=== Begin Enclosure ===

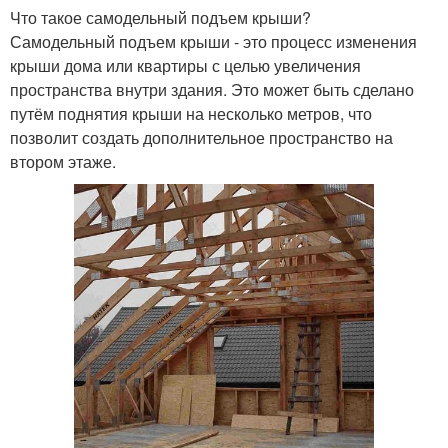
Что такое самодельный подъем крыши?
Самодельный подъем крыши - это процесс изменения
крыши дома или квартиры с целью увеличения
пространства внутри здания. Это может быть сделано
путём поднятия крыши на несколько метров, что
позволит создать дополнительное пространство на
втором этаже.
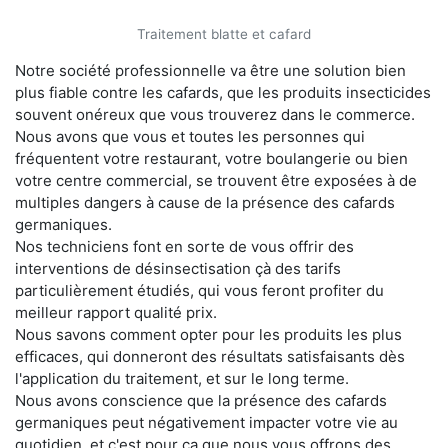
Traitement blatte et cafard
Notre société professionnelle va être une solution bien
plus fiable contre les cafards, que les produits insecticides
souvent onéreux que vous trouverez dans le commerce.
Nous avons que vous et toutes les personnes qui
fréquentent votre restaurant, votre boulangerie ou bien
votre centre commercial, se trouvent être exposées à de
multiples dangers à cause de la présence des cafards
germaniques.
Nos techniciens font en sorte de vous offrir des
interventions de désinsectisation çà des tarifs
particulièrement étudiés, qui vous feront profiter du
meilleur rapport qualité prix.
Nous savons comment opter pour les produits les plus
efficaces, qui donneront des résultats satisfaisants dès
l'application du traitement, et sur le long terme.
Nous avons conscience que la présence des cafards
germaniques peut négativement impacter votre vie au
quotidien, et c'est pour ça que nous vous offrons des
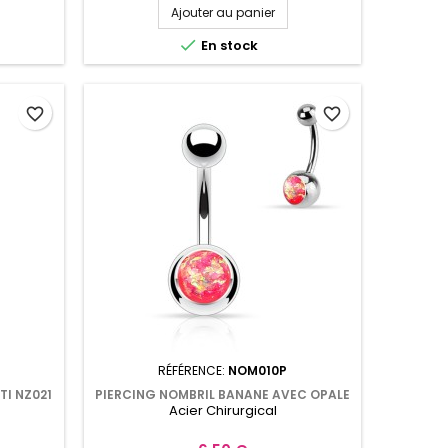
Ajouter au panier

En stock
favorite_border
favorite_border
RÉFÉRENCE:
NOM010P
TI NZ021
PIERCING NOMBRIL BANANE AVEC OPALE
Acier Chirurgical
NOM010P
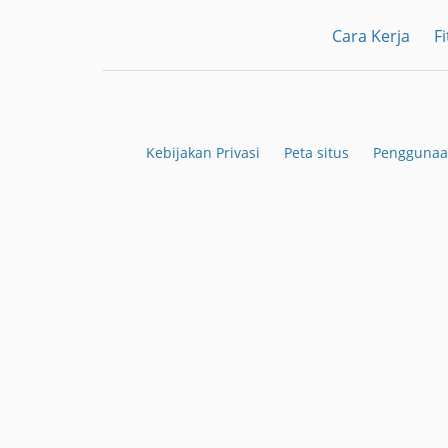
Cara Kerja
Fi
Kebijakan Privasi
Peta situs
Penggunaa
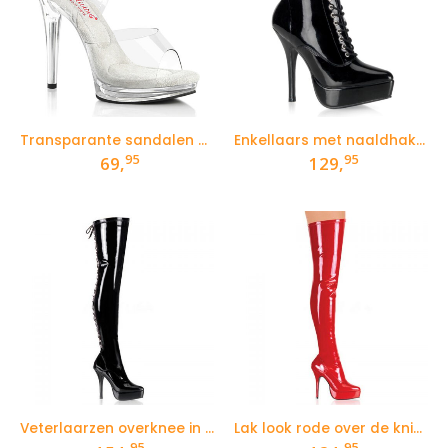
Transparante sandalen met hak en plateautje
Enkellaars met naaldhak en gespen
95
95
69,
129,
Veterlaarzen overknee in lak met plateau en naaldhak
Lak look rode over de knie laarzen met puntneus
95
95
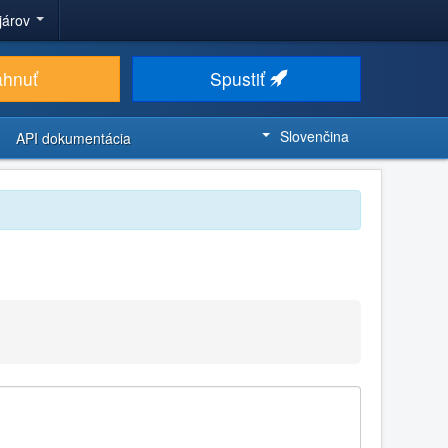
ojárov
ahnuť
Spustiť
Slovenčina
API dokumentácia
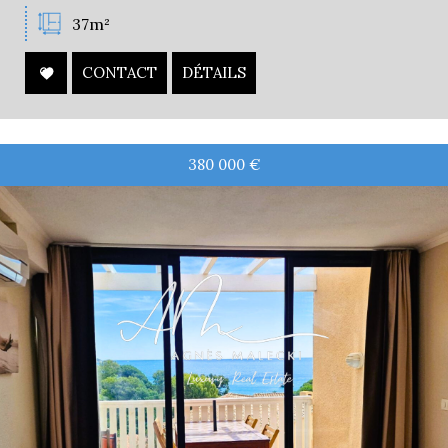
37m²
CONTACT
DÉTAILS
380 000
€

=== End Enclosure ===

▶ _Exercise details_:
Transcribe every record above exactly, leaving out the pictures.

▶ _Answer area_:
Что такое самодельный подъем крыши?
Самодельный подъем крыши - это процесс изменения
крыши дома или квартиры с целью увеличения
пространства внутри здания. Это может быть сделано
путём поднятия крыши на несколько метров, что
позволит создать дополнительное пространство на
втором этаже.
Traitement blatte et cafard
Notre société professionnelle va être une solution bien
plus fiable contre les cafards, que les produits insecticides
souvent onéreux que vous trouverez dans le commerce.
Nous avons que vous et toutes les personnes qui
fréquentent votre restaurant, votre boulangerie ou bien
votre centre commercial, se trouvent être exposées à de
multiples dangers à cause de la présence des cafards
germaniques.
Nos techniciens font en sorte de vous offrir des
interventions de désinsectisation çà des tarifs
particulièrement étudiés, qui vous feront profiter du
meilleur rapport qualité prix.
Nous savons comment opter pour les produits les plus
efficaces, qui donneront des résultats satisfaisants dès
l'application du traitement, et sur le long terme.
Nous avons conscience que la présence des cafards
germaniques peut négativement impacter votre vie au
quotidien, et c'est pour ça que nous vous offrons des
Ajouter au panier

En stock
favorite_border
favorite_border
RÉFÉRENCE:
NOM010P
TI NZ021
PIERCING NOMBRIL BANANE AVEC OPALE
Acier Chirurgical
NOM010P
Cara Kerja
Fi
Kebijakan Privasi
Peta situs
Penggunaa
Transparante sandalen met hak en plateautje
Enkellaars met naaldhak en gespen
95
95
69,
129,
Veterlaarzen overknee in lak met plateau en naaldhak
Lak look rode over de knie laarzen met puntneus
95
95
ojárov
ahnuť
Spustiť
Slovenčina
API dokumentácia
37m²
CONTACT
DÉTAILS
380 000
€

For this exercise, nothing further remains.